Published on September 20, 2006 at 5:35 AM · No Comments

Un nuovo studio diretto dal Mount Sinai School of Medicine ha scoperto che il moderato consumo di vino rosso in una forma di Cabernet Sauvignon può contribuire a ridurre l'incidenza di malattia di Alzheimer (AD).

Lo studio intitolato "Il consumo moderato di Cabernet Sauvignon Attenua le b-amiloide Neuropatologia in un modello murino della malattia di Alzheimer" è in corso di stampa, e sarà pubblicato nel numero di novembre 2006 di The FASEB Journal. Lo studio svolta sarà anche presentato alla "Society for Neuroscience Meeting" tenutosi ad Atlanta, in Georgia, 14-18 ottobre 2006.

"Il nostro studio è il primo a segnalare che un consumo moderato di vino rosso in una forma di Cabernet Sauvignon consegnato in acqua potabile per circa 7 mesi riduce significativamente AD-tipo b-amiloide neuropatologia, e il deterioramento della memoria in ~ 11-month-old transgenico topi che AD modello ", ha riferito i ricercatori Dott. Giulio Maria Pasinetti e il dottor Jun Wang sul Monte Sinai. "Questo studio supporta prove epidemiologiche che indicano che un consumo moderato di vino, entro il range raccomandato dalle linee guida FDA alimentare di un bicchiere al giorno per le donne e due per gli uomini, può contribuire a ridurre il rischio relativo di demenza dC clinica."
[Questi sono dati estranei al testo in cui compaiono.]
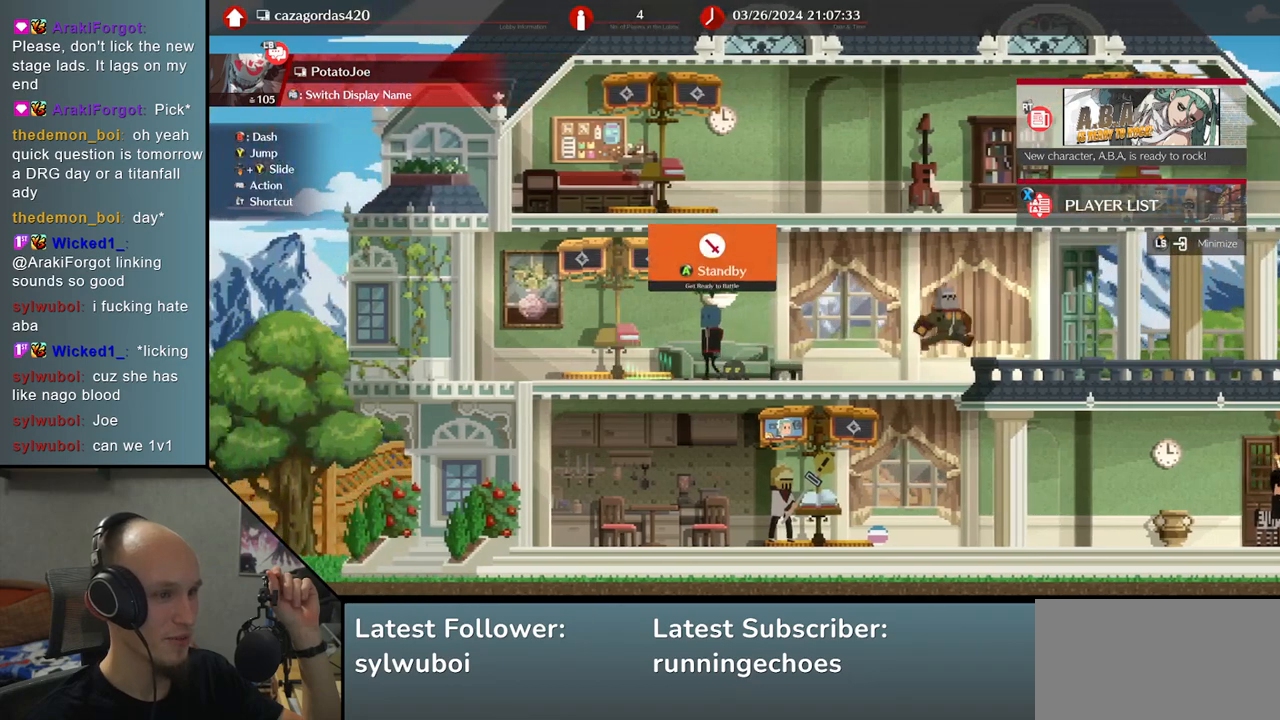
{"buttons": [], "left_stick": "center", "events": []}
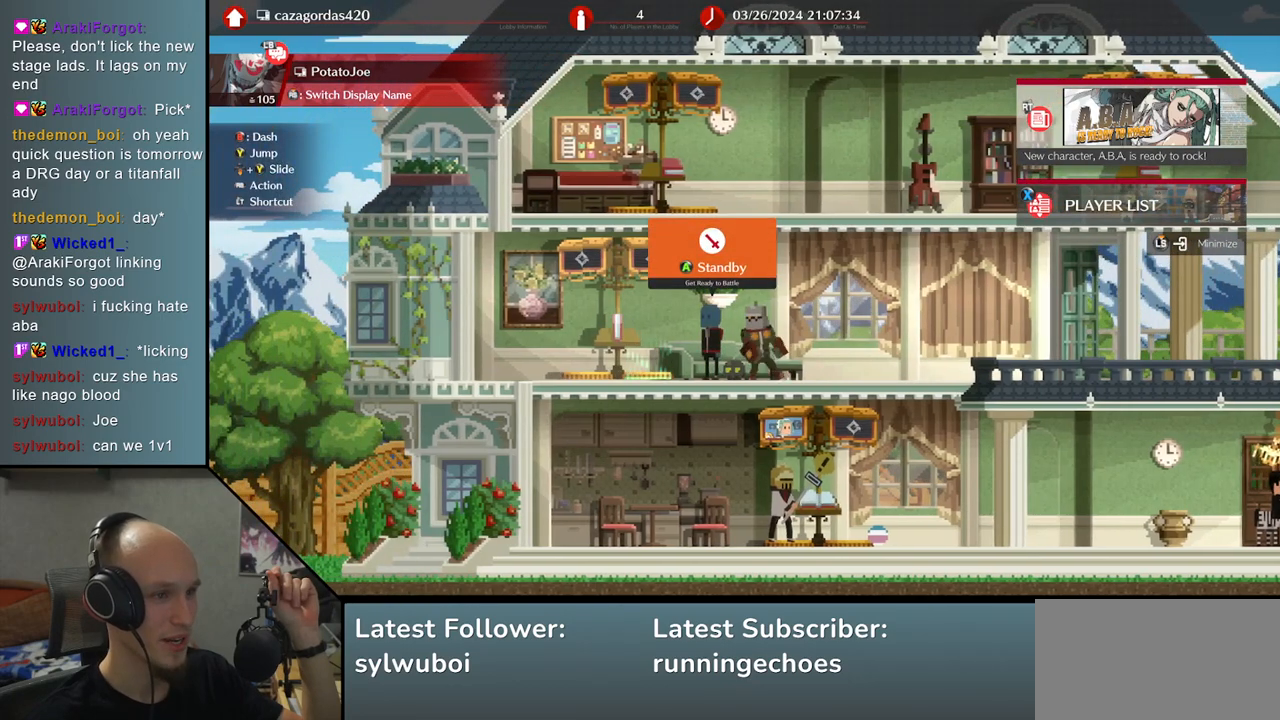
{"buttons": [], "left_stick": "center", "events": [[183, "L1", "down"], [317, "L1", "up"]]}
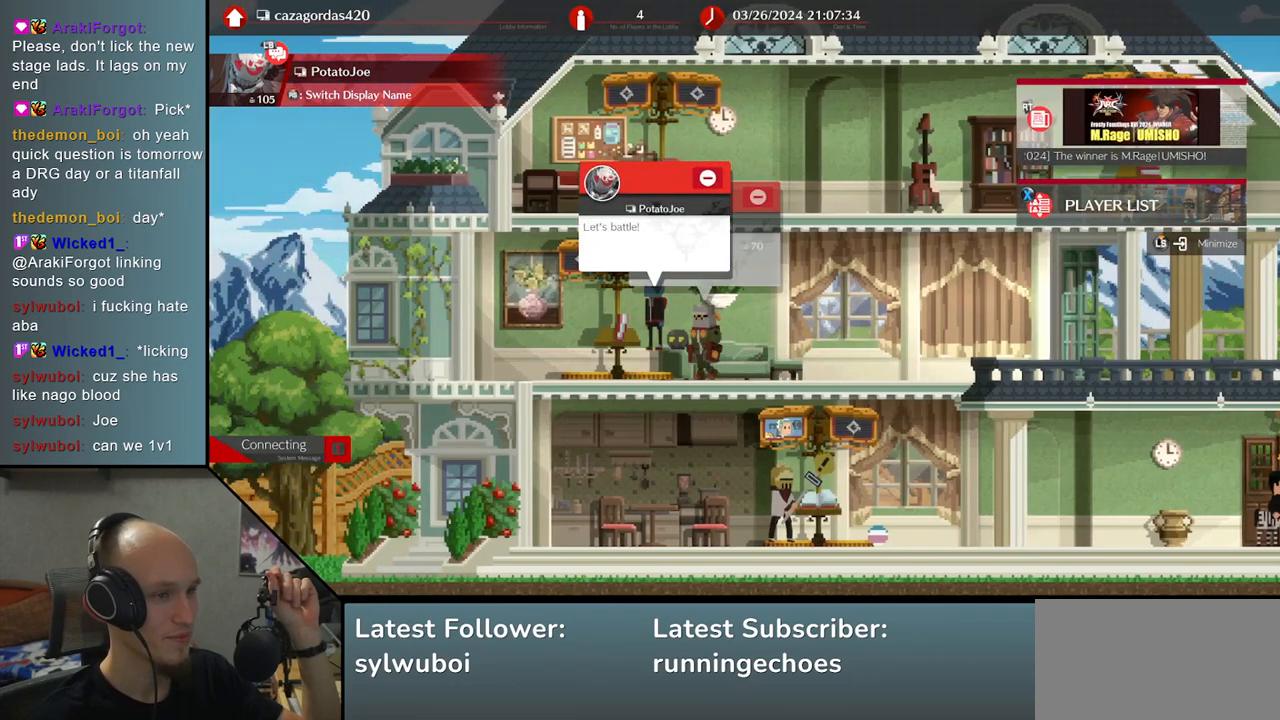
{"buttons": [], "left_stick": "center", "events": []}
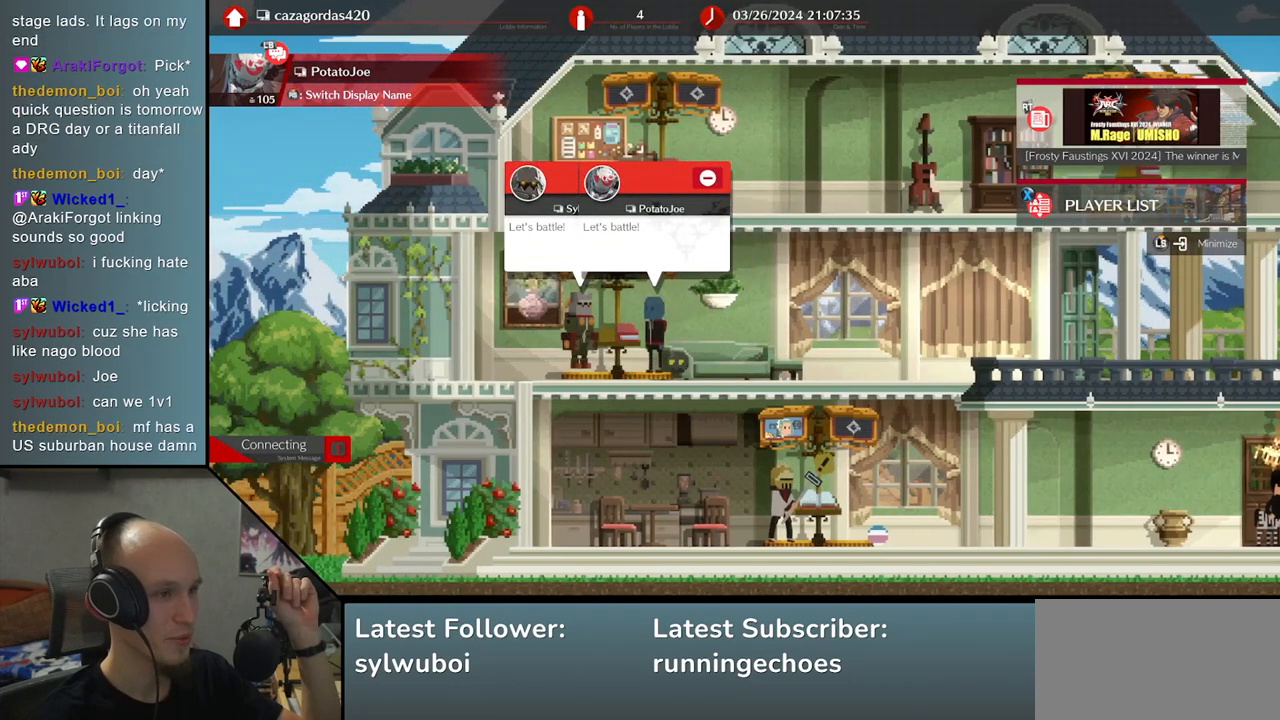
{"buttons": [], "left_stick": "center", "events": []}
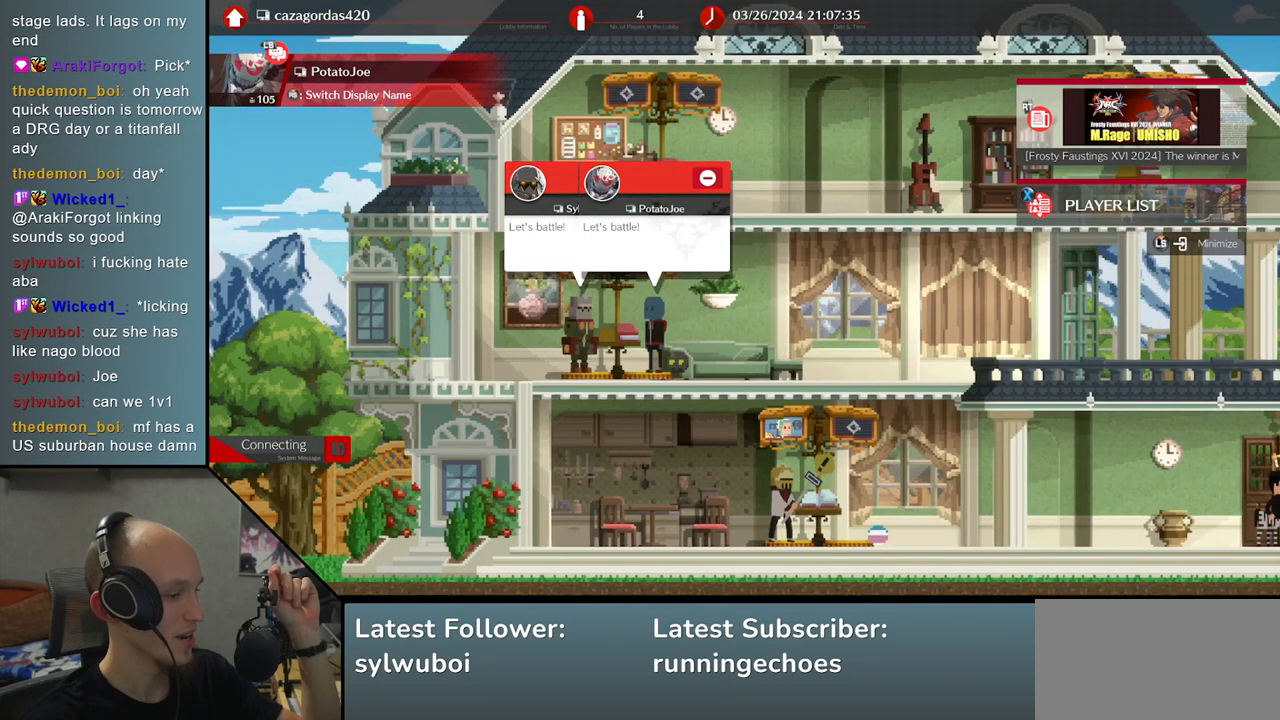
{"buttons": [], "left_stick": "center", "events": []}
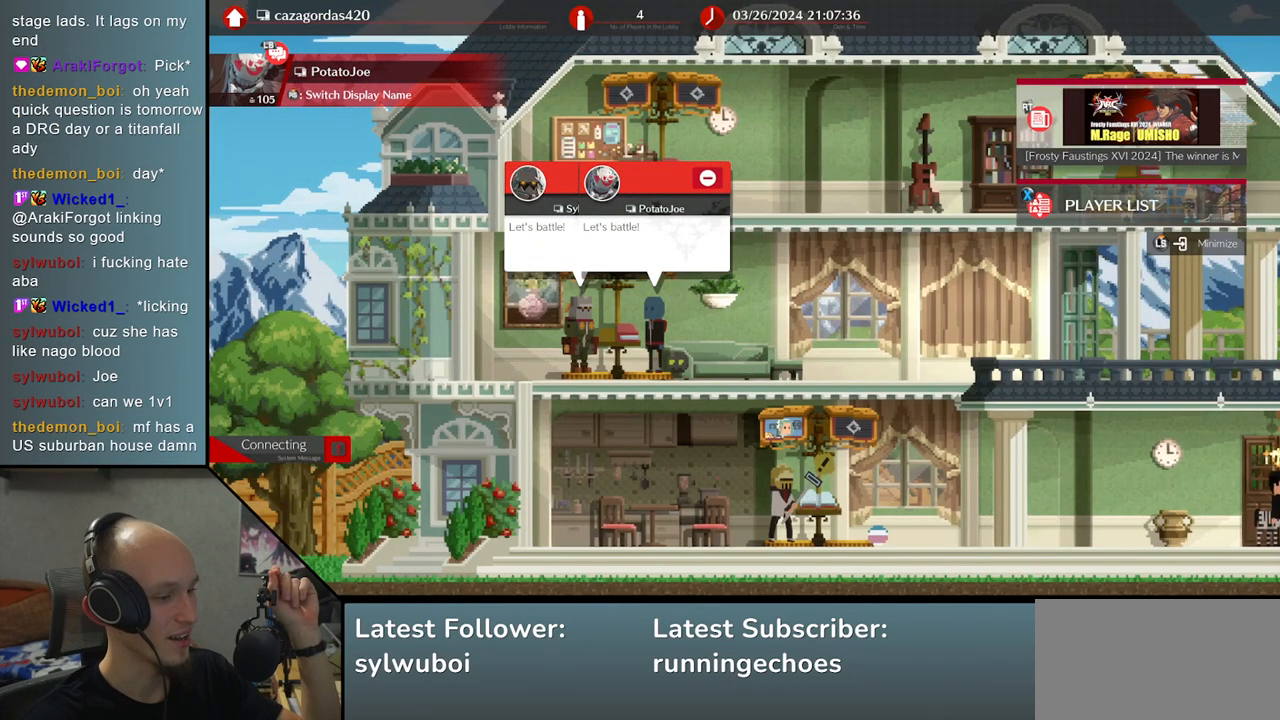
{"buttons": [], "left_stick": "center", "events": []}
"Questo nuovo passo avanti è un altro passo in avanti nella ricerca di Alzheimer a Monte Sinai e in tutto il mondo per questo problema sanitario in crescita che ha effetti devastanti", dice Giulio Maria Pasinetti, MD, Ph.D., Professore di Psichiatria e Neuroscienze, Direttore del neuroinfiammazione Research Center presso la Scuola di Medicina di monte Sinai e autore principale dello studio e il dottor Jun Wang, professore assistente di psichiatria e co-autore dello studio. "Questi risultati ai ricercatori e milioni di famiglie intravedere la luce alla fine del lungo tunnel buio per la prevenzione futuro di questa malattia".